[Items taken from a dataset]
* START *

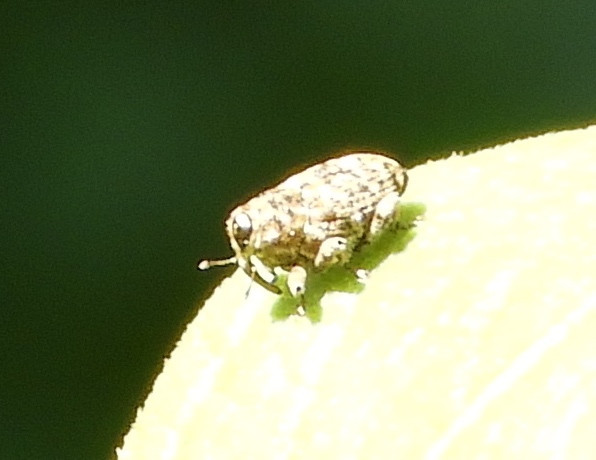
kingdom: Animalia
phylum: Arthropoda
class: Insecta
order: Coleoptera
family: Curculionidae
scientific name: Curculionidae
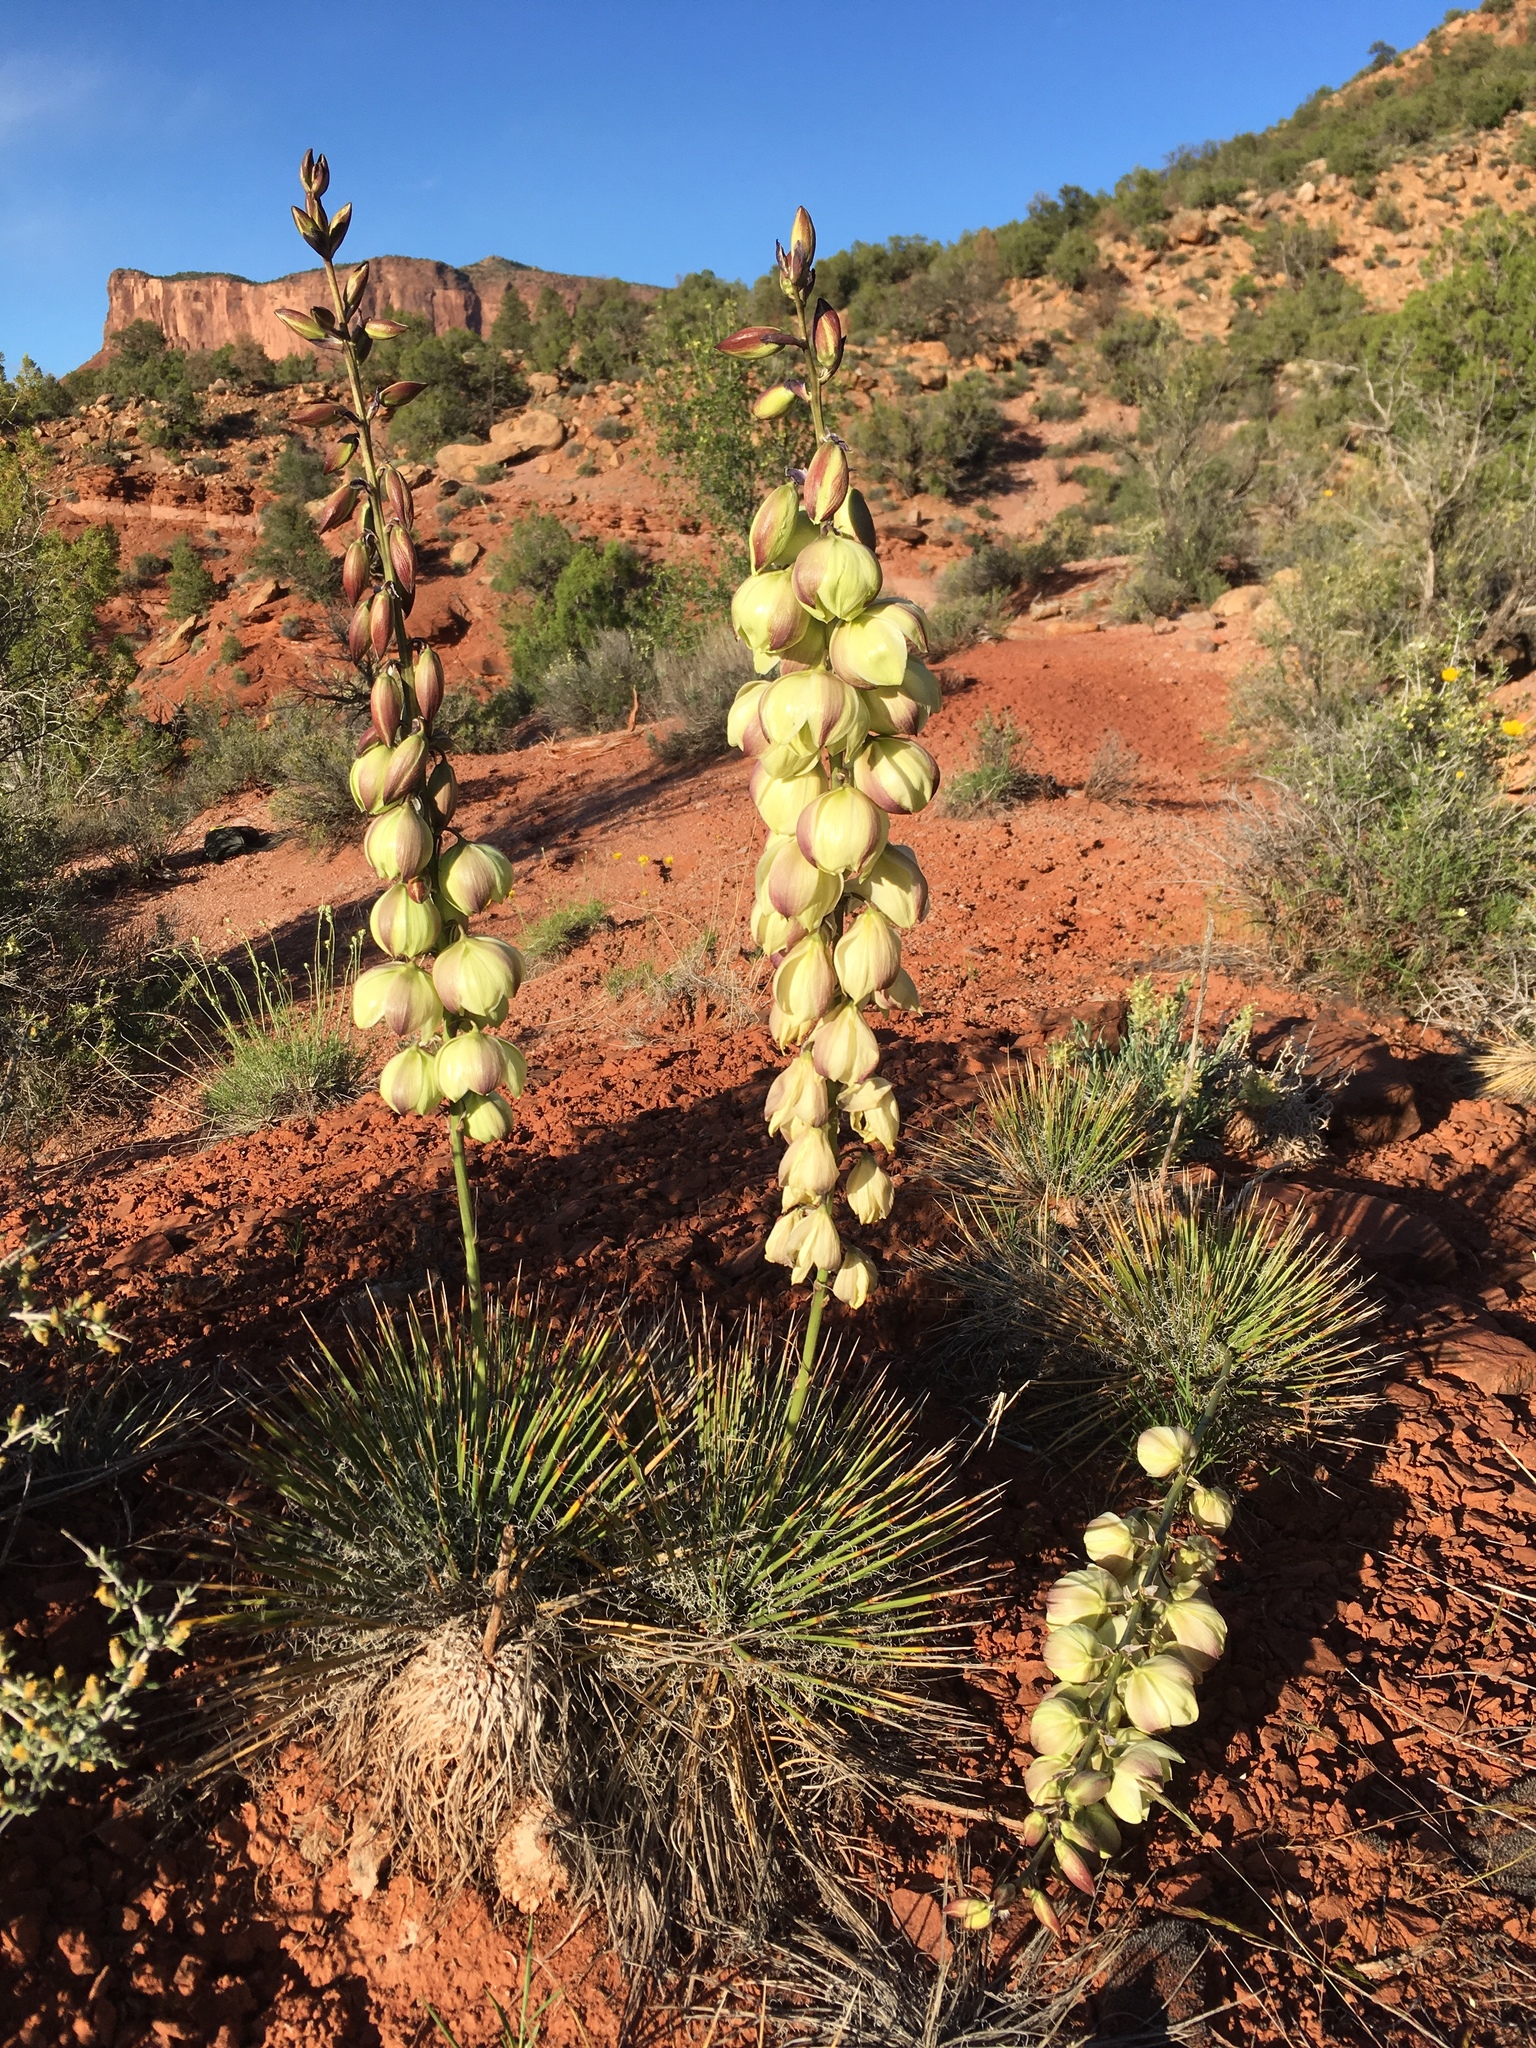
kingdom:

* END *

Task to carry out >> Turn the lines of all these records into a JSON list of strings, one string per line, with blank lines skipped. Leave the pictures out.

Task answer >>
[
  "kingdom: Animalia",
  "phylum: Arthropoda",
  "class: Insecta",
  "order: Coleoptera",
  "family: Curculionidae",
  "scientific name: Curculionidae",
  "kingdom:"
]